AIM OF THE TASK:
Copy out every line of the listing below with no changes.

Layout region records:
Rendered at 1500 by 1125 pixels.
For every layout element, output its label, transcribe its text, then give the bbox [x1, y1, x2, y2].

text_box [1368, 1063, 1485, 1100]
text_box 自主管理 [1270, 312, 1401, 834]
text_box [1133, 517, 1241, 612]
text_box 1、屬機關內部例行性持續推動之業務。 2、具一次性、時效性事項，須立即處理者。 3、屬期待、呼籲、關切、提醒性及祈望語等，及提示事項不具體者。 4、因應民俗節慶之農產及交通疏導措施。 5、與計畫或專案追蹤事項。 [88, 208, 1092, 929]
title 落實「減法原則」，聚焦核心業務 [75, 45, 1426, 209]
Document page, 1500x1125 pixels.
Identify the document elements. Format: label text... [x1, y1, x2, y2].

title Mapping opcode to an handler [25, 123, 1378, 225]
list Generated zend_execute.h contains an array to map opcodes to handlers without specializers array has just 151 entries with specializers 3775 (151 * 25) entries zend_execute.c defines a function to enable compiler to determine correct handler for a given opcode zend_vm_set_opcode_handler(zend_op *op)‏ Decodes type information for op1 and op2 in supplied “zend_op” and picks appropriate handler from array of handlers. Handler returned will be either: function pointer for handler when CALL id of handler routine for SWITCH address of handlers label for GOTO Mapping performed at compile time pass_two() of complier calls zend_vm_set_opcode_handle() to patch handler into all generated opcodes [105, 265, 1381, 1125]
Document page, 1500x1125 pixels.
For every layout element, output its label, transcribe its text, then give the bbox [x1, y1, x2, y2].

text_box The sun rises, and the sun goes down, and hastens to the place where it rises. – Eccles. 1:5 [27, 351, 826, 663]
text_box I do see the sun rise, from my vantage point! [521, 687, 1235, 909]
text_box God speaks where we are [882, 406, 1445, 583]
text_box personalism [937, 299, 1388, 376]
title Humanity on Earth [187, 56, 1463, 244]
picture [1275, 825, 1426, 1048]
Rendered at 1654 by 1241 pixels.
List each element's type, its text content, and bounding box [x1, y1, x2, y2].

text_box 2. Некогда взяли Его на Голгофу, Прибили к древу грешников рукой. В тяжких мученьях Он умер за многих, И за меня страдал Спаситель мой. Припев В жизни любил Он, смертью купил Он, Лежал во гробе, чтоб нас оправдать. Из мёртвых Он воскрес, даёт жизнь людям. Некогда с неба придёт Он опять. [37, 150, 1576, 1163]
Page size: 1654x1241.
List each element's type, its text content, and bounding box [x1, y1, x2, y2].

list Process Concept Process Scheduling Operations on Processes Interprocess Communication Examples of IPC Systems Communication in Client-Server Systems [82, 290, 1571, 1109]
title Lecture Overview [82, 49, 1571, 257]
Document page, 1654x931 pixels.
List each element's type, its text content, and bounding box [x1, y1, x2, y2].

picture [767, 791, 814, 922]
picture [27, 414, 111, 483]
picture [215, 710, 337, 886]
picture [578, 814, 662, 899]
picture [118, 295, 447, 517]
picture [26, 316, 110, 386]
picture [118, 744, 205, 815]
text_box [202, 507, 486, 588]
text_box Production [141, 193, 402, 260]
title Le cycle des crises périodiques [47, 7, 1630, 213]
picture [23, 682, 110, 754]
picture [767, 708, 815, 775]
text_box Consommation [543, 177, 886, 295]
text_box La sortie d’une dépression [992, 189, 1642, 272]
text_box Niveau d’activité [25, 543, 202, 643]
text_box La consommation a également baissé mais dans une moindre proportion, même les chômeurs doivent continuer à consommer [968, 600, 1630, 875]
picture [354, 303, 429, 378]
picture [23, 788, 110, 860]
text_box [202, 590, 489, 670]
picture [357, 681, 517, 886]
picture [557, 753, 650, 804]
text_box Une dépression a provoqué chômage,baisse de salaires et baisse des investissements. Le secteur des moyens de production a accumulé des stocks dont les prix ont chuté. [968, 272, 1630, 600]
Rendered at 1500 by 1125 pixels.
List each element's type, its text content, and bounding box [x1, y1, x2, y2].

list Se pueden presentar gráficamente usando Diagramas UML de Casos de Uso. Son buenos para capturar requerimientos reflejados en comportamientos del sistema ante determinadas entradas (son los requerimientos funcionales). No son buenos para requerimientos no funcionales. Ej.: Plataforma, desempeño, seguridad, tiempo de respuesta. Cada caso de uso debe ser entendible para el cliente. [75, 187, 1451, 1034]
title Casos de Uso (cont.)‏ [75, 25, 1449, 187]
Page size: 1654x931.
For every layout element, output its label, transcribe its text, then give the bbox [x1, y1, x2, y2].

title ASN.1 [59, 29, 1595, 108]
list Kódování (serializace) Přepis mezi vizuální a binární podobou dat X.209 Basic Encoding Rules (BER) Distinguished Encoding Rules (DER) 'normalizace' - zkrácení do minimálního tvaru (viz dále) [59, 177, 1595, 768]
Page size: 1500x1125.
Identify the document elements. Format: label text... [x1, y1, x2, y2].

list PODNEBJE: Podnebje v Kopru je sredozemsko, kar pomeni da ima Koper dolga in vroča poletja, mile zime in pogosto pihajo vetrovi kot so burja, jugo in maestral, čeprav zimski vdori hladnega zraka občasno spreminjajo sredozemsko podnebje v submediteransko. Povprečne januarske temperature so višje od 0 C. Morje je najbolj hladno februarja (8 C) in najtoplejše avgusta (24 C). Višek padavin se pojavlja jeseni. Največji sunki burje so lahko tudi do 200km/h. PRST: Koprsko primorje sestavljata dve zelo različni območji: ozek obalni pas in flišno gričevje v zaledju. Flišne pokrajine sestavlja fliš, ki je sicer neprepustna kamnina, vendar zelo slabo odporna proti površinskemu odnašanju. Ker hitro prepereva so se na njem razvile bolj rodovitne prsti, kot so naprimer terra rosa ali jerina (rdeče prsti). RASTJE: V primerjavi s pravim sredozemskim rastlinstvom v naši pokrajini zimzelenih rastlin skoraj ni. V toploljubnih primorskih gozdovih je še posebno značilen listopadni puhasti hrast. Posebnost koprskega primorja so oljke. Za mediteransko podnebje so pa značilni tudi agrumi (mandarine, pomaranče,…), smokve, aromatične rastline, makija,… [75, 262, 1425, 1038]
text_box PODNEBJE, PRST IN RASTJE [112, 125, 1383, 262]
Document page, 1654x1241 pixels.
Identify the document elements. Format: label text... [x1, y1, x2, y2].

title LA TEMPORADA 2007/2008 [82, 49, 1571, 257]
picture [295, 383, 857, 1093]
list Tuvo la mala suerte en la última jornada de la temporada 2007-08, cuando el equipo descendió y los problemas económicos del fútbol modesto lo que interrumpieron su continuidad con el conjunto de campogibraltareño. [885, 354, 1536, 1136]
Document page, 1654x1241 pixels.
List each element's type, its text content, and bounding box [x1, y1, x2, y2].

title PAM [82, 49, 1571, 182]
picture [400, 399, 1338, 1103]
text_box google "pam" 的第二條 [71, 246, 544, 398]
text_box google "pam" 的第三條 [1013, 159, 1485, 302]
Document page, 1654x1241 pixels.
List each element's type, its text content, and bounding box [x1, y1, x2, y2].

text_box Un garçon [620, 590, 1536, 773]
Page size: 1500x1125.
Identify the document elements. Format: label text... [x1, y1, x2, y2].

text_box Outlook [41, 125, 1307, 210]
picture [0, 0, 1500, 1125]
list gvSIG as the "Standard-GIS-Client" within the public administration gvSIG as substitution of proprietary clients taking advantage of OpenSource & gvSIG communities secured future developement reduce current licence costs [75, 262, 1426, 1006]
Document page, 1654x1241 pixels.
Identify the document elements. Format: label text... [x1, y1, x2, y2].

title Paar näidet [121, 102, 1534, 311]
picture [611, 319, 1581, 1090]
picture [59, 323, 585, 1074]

SOLUTION FOR THIS TASK:
Rendered at 1500 by 1125 pixels.
For every layout element, output its label, transcribe its text, then give the bbox [x1, y1, x2, y2].

text_box [1368, 1063, 1485, 1100]
text_box 自主管理 [1270, 312, 1401, 834]
text_box [1133, 517, 1241, 612]
text_box 1、屬機關內部例行性持續推動之業務。 2、具一次性、時效性事項，須立即處理者。 3、屬期待、呼籲、關切、提醒性及祈望語等，及提示事項不具體者。 4、因應民俗節慶之農產及交通疏導措施。 5、與計畫或專案追蹤事項。 [88, 208, 1092, 929]
title 落實「減法原則」，聚焦核心業務 [75, 45, 1426, 209]
Document page, 1500x1125 pixels.
Identify the document elements. Format: label text... [x1, y1, x2, y2].

title Mapping opcode to an handler [25, 123, 1378, 225]
list Generated zend_execute.h contains an array to map opcodes to handlers without specializers array has just 151 entries with specializers 3775 (151 * 25) entries zend_execute.c defines a function to enable compiler to determine correct handler for a given opcode zend_vm_set_opcode_handler(zend_op *op)‏ Decodes type information for op1 and op2 in supplied “zend_op” and picks appropriate handler from array of handlers. Handler returned will be either: function pointer for handler when CALL id of handler routine for SWITCH address of handlers label for GOTO Mapping performed at compile time pass_two() of complier calls zend_vm_set_opcode_handle() to patch handler into all generated opcodes [105, 265, 1381, 1125]
Document page, 1500x1125 pixels.
For every layout element, output its label, transcribe its text, then give the bbox [x1, y1, x2, y2].

text_box The sun rises, and the sun goes down, and hastens to the place where it rises. – Eccles. 1:5 [27, 351, 826, 663]
text_box I do see the sun rise, from my vantage point! [521, 687, 1235, 909]
text_box God speaks where we are [882, 406, 1445, 583]
text_box personalism [937, 299, 1388, 376]
title Humanity on Earth [187, 56, 1463, 244]
picture [1275, 825, 1426, 1048]
Rendered at 1654 by 1241 pixels.
List each element's type, its text content, and bounding box [x1, y1, x2, y2].

text_box 2. Некогда взяли Его на Голгофу, Прибили к древу грешников рукой. В тяжких мученьях Он умер за многих, И за меня страдал Спаситель мой. Припев В жизни любил Он, смертью купил Он, Лежал во гробе, чтоб нас оправдать. Из мёртвых Он воскрес, даёт жизнь людям. Некогда с неба придёт Он опять. [37, 150, 1576, 1163]
Page size: 1654x1241.
List each element's type, its text content, and bounding box [x1, y1, x2, y2].

list Process Concept Process Scheduling Operations on Processes Interprocess Communication Examples of IPC Systems Communication in Client-Server Systems [82, 290, 1571, 1109]
title Lecture Overview [82, 49, 1571, 257]
Document page, 1654x931 pixels.
List each element's type, its text content, and bounding box [x1, y1, x2, y2].

picture [767, 791, 814, 922]
picture [27, 414, 111, 483]
picture [215, 710, 337, 886]
picture [578, 814, 662, 899]
picture [118, 295, 447, 517]
picture [26, 316, 110, 386]
picture [118, 744, 205, 815]
text_box [202, 507, 486, 588]
text_box Production [141, 193, 402, 260]
title Le cycle des crises périodiques [47, 7, 1630, 213]
picture [23, 682, 110, 754]
picture [767, 708, 815, 775]
text_box Consommation [543, 177, 886, 295]
text_box La sortie d’une dépression [992, 189, 1642, 272]
text_box Niveau d’activité [25, 543, 202, 643]
text_box La consommation a également baissé mais dans une moindre proportion, même les chômeurs doivent continuer à consommer [968, 600, 1630, 875]
picture [354, 303, 429, 378]
picture [23, 788, 110, 860]
text_box [202, 590, 489, 670]
picture [357, 681, 517, 886]
picture [557, 753, 650, 804]
text_box Une dépression a provoqué chômage,baisse de salaires et baisse des investissements. Le secteur des moyens de production a accumulé des stocks dont les prix ont chuté. [968, 272, 1630, 600]
Rendered at 1500 by 1125 pixels.
List each element's type, its text content, and bounding box [x1, y1, x2, y2].

list Se pueden presentar gráficamente usando Diagramas UML de Casos de Uso. Son buenos para capturar requerimientos reflejados en comportamientos del sistema ante determinadas entradas (son los requerimientos funcionales). No son buenos para requerimientos no funcionales. Ej.: Plataforma, desempeño, seguridad, tiempo de respuesta. Cada caso de uso debe ser entendible para el cliente. [75, 187, 1451, 1034]
title Casos de Uso (cont.)‏ [75, 25, 1449, 187]
Page size: 1654x931.
For every layout element, output its label, transcribe its text, then give the bbox [x1, y1, x2, y2].

title ASN.1 [59, 29, 1595, 108]
list Kódování (serializace) Přepis mezi vizuální a binární podobou dat X.209 Basic Encoding Rules (BER) Distinguished Encoding Rules (DER) 'normalizace' - zkrácení do minimálního tvaru (viz dále) [59, 177, 1595, 768]
Page size: 1500x1125.
Identify the document elements. Format: label text... [x1, y1, x2, y2].

list PODNEBJE: Podnebje v Kopru je sredozemsko, kar pomeni da ima Koper dolga in vroča poletja, mile zime in pogosto pihajo vetrovi kot so burja, jugo in maestral, čeprav zimski vdori hladnega zraka občasno spreminjajo sredozemsko podnebje v submediteransko. Povprečne januarske temperature so višje od 0 C. Morje je najbolj hladno februarja (8 C) in najtoplejše avgusta (24 C). Višek padavin se pojavlja jeseni. Največji sunki burje so lahko tudi do 200km/h. PRST: Koprsko primorje sestavljata dve zelo različni območji: ozek obalni pas in flišno gričevje v zaledju. Flišne pokrajine sestavlja fliš, ki je sicer neprepustna kamnina, vendar zelo slabo odporna proti površinskemu odnašanju. Ker hitro prepereva so se na njem razvile bolj rodovitne prsti, kot so naprimer terra rosa ali jerina (rdeče prsti). RASTJE: V primerjavi s pravim sredozemskim rastlinstvom v naši pokrajini zimzelenih rastlin skoraj ni. V toploljubnih primorskih gozdovih je še posebno značilen listopadni puhasti hrast. Posebnost koprskega primorja so oljke. Za mediteransko podnebje so pa značilni tudi agrumi (mandarine, pomaranče,…), smokve, aromatične rastline, makija,… [75, 262, 1425, 1038]
text_box PODNEBJE, PRST IN RASTJE [112, 125, 1383, 262]
Document page, 1654x1241 pixels.
Identify the document elements. Format: label text... [x1, y1, x2, y2].

title LA TEMPORADA 2007/2008 [82, 49, 1571, 257]
picture [295, 383, 857, 1093]
list Tuvo la mala suerte en la última jornada de la temporada 2007-08, cuando el equipo descendió y los problemas económicos del fútbol modesto lo que interrumpieron su continuidad con el conjunto de campogibraltareño. [885, 354, 1536, 1136]
Document page, 1654x1241 pixels.
List each element's type, its text content, and bounding box [x1, y1, x2, y2].

title PAM [82, 49, 1571, 182]
picture [400, 399, 1338, 1103]
text_box google "pam" 的第二條 [71, 246, 544, 398]
text_box google "pam" 的第三條 [1013, 159, 1485, 302]
Document page, 1654x1241 pixels.
List each element's type, its text content, and bounding box [x1, y1, x2, y2].

text_box Un garçon [620, 590, 1536, 773]
Page size: 1500x1125.
Identify the document elements. Format: label text... [x1, y1, x2, y2].

text_box Outlook [41, 125, 1307, 210]
picture [0, 0, 1500, 1125]
list gvSIG as the "Standard-GIS-Client" within the public administration gvSIG as substitution of proprietary clients taking advantage of OpenSource & gvSIG communities secured future developement reduce current licence costs [75, 262, 1426, 1006]
Document page, 1654x1241 pixels.
Identify the document elements. Format: label text... [x1, y1, x2, y2].

title Paar näidet [121, 102, 1534, 311]
picture [611, 319, 1581, 1090]
picture [59, 323, 585, 1074]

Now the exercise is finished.